→ **Data section**
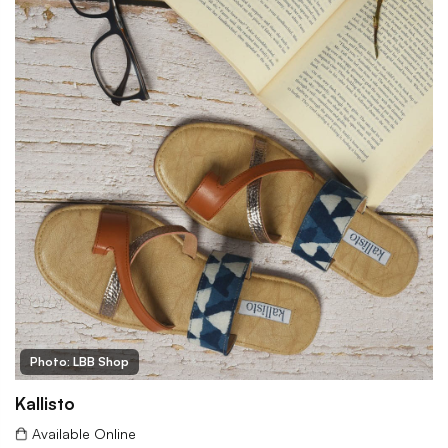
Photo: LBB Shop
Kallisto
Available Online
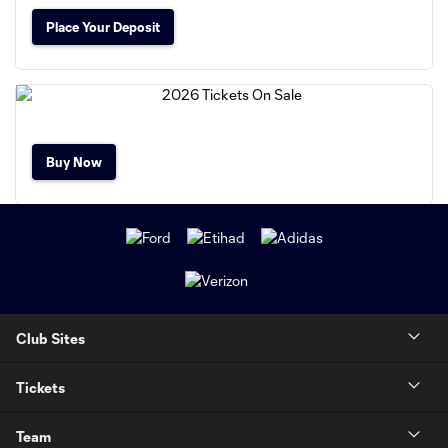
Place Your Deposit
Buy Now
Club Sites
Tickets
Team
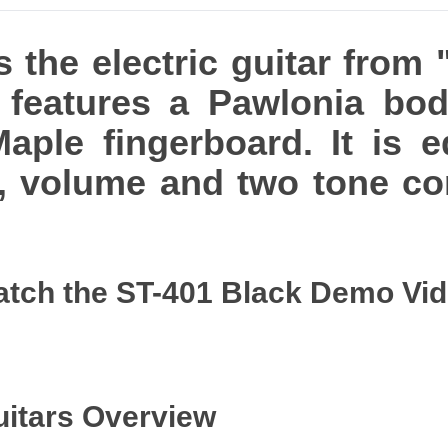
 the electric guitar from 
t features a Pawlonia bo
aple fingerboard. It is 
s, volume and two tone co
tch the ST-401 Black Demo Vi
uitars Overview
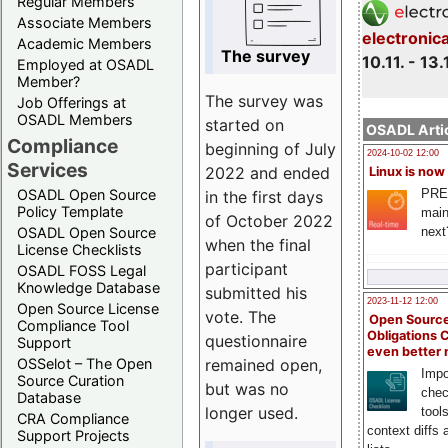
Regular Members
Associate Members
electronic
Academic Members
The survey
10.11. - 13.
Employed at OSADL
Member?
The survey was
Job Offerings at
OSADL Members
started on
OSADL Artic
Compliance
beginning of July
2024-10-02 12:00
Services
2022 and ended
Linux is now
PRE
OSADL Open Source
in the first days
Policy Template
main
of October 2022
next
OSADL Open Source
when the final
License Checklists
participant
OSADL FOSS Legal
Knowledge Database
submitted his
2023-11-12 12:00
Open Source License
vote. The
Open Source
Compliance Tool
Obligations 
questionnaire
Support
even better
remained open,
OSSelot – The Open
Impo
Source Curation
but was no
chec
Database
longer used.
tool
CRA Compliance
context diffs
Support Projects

...

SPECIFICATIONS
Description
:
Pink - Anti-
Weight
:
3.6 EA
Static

---

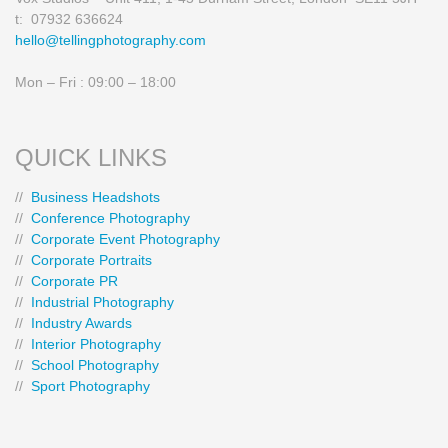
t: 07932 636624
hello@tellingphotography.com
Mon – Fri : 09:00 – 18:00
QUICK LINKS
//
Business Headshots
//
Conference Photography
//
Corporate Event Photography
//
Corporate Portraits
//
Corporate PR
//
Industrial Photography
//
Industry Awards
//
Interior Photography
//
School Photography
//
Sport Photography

→ **Task instructions**
Locate each line in the records that contains the word "Corporate", and copy those lines.

→ **Answer below**
Corporate Event Photography
Corporate Portraits
Corporate PR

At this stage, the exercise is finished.